The divorce papers say we'll come to an agreement together. We can't do that if he won't talk to me. I feel like I'm stuck in this limbo of emotional Hell and I can't step out of it until he faces me. 

I guess I have no choice but to go to a lawyer soon. 

I am leaning heavily on my family and my In-Laws. My family and his family are all feeling hurt and betrayed. He's not just divorcing me, he's divorcing everyone. He won't talk to anyone. 

You guys think the court might force me to stay in this city where I am alone? He travels 50% of the time for work and could easily travel to visit his kids. I'd prefer to be somewhere with more family and emotional support.


----------



## lenzi (Apr 10, 2012)

blindsided07 said:


> The divorce papers say we'll come to an agreement together. We can't do that if he won't talk to me. I feel like I'm stuck in this limbo of emotional Hell and I can't step out of it until he faces me.


At the risk of being repetative..

Leave him a message that you cannot come to an agreement if you cannot talk, and if he doesn't agree to sit down with you for a preliminary discussion by -insert deadline date here- then you'll contact an attorney and have response papers drawn up and you'll see him in court.


----------



## blindsided07 (Jun 29, 2013)

I have left him several messages to call me. I can't seem to stop contacting him. I'm just so incredibly hurt and angry. 

Since it was suggested, I just looked at our cell phone account... or tried to. Turns out he changed the password. To prevent me from seeing all of his calls I imagine.


----------



## Chaparral (Jul 17, 2011)

Is your name on the acct?


----------



## blindsided07 (Jun 29, 2013)

No, unfortunately, it's a family plan in his name.


----------



## lenzi (Apr 10, 2012)

blindsided07 said:


> I have left him several messages to call me. I can't seem to stop contacting him. I'm just so incredibly hurt and angry.
> 
> Since it was suggested, I just looked at our cell phone account... or tried to. Turns out he changed the password. To prevent me from seeing all of his calls I imagine.


When you leave him these messages, are you just saying "call me"?

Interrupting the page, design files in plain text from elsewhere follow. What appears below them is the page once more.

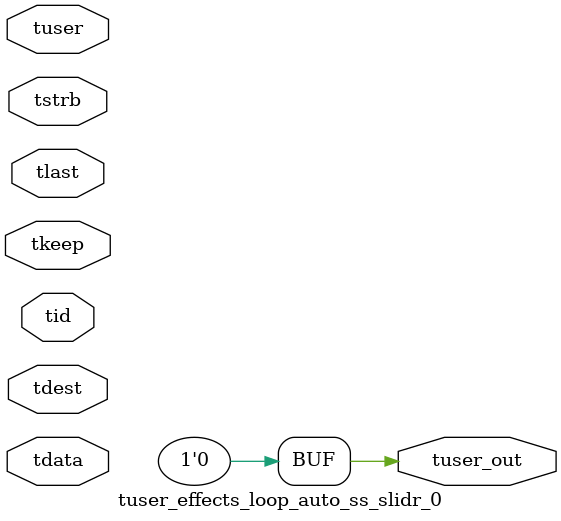
<source format=v>


`timescale 1ps/1ps

module tuser_effects_loop_auto_ss_slidr_0 #
(
parameter C_S_AXIS_TUSER_WIDTH = 1,
parameter C_S_AXIS_TDATA_WIDTH = 32,
parameter C_S_AXIS_TID_WIDTH   = 0,
parameter C_S_AXIS_TDEST_WIDTH = 0,
parameter C_M_AXIS_TUSER_WIDTH = 1
)
(
input  [(C_S_AXIS_TUSER_WIDTH == 0 ? 1 : C_S_AXIS_TUSER_WIDTH)-1:0     ] tuser,
input  [(C_S_AXIS_TDATA_WIDTH == 0 ? 1 : C_S_AXIS_TDATA_WIDTH)-1:0     ] tdata,
input  [(C_S_AXIS_TID_WIDTH   == 0 ? 1 : C_S_AXIS_TID_WIDTH)-1:0       ] tid,
input  [(C_S_AXIS_TDEST_WIDTH == 0 ? 1 : C_S_AXIS_TDEST_WIDTH)-1:0     ] tdest,
input  [(C_S_AXIS_TDATA_WIDTH/8)-1:0 ] tkeep,
input  [(C_S_AXIS_TDATA_WIDTH/8)-1:0 ] tstrb,
input                                                                    tlast,
output [C_M_AXIS_TUSER_WIDTH-1:0] tuser_out
);

assign tuser_out = {1'b0};

endmodule


</source>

Because that won't get it done. 

He doesn't want to be with you. 

Redefine your goals to something obtainable- in this case it's not going to be fixing this marriage. 

He's gone. The sooner you accept it and deal with it accordingly the better you're going to be in the long run. 

Sorry it's so tough. But you need to find some inner strength because he is no longer your friend, he may very well become your worst adversary.


----------



## blindsided07 (Jun 29, 2013)

lenzi said:


> When you leave him these messages, are you just saying "call me"?
> 
> Because that won't get it done.
> 
> ...


This is hard to read, but I know you're right. It's been so hard for me to wrap my brain around the fact that he doesn't want me anymore... after all this time. I'm so used to him being my best friend. I am trying my hardest to cut off contact with him now and accept that this is what it is. I know it doesn't do me any good to dwell on it and that I just need to move forward. Logically, I know this.
I have said what you suggested, but to be honest it's buried in a lot of other messages to him that he probably has not read or listened to. 
I'll call him tomorrow and tell him exactly what you said and nothing else. I'll keep it businesslike.


----------



## lenzi (Apr 10, 2012)

You'll be fine.


----------



## Shaggy (Jul 17, 2011)

blindsided07 said:


> No, unfortunately, it's a family plan in his name.


Then have a male family member call and request a password reset. Give him your husbands social, phone numbers address etc.

Have the new password mailed to your home address.


----------



## Overthemoon88 (Jan 10, 2013)

Shaggy said:


> Then have a male family member call and request a password reset. Give him your husbands social, phone numbers address etc.
> 
> Have the new password mailed to your home address.


:iagree:

Sometimes you have to opt for the 'grey' route to obtaining your evidence.

I found out the full address of my STBXH's love nest from his Frequent Flyer's account. I can see online a limousine booked for pickups to the airport but can't find any more details. So, I called up the airline, identify myself as his missus and told them that his secretary was on emergency leave and I need to confirm asap on his behalf the address of his limo pickup. The call center even asked me, "Do you want me to spell it out for you, Madam?" 

Now, the search is on for me to verify if he owns the property. If it comes back positive as I suspect, boy oh boy :rofl:


----------



## Chaparral (Jul 17, 2011)

Most custody requirements stipulate how far one can move after divorce. Not across state lines, no more than 100 miles are examples I have seen on this website.

You might want to see if you can move back home and file for divorce from there. Were you served or did he just hand you the papers. Can you talk to a lawyer back home?


----------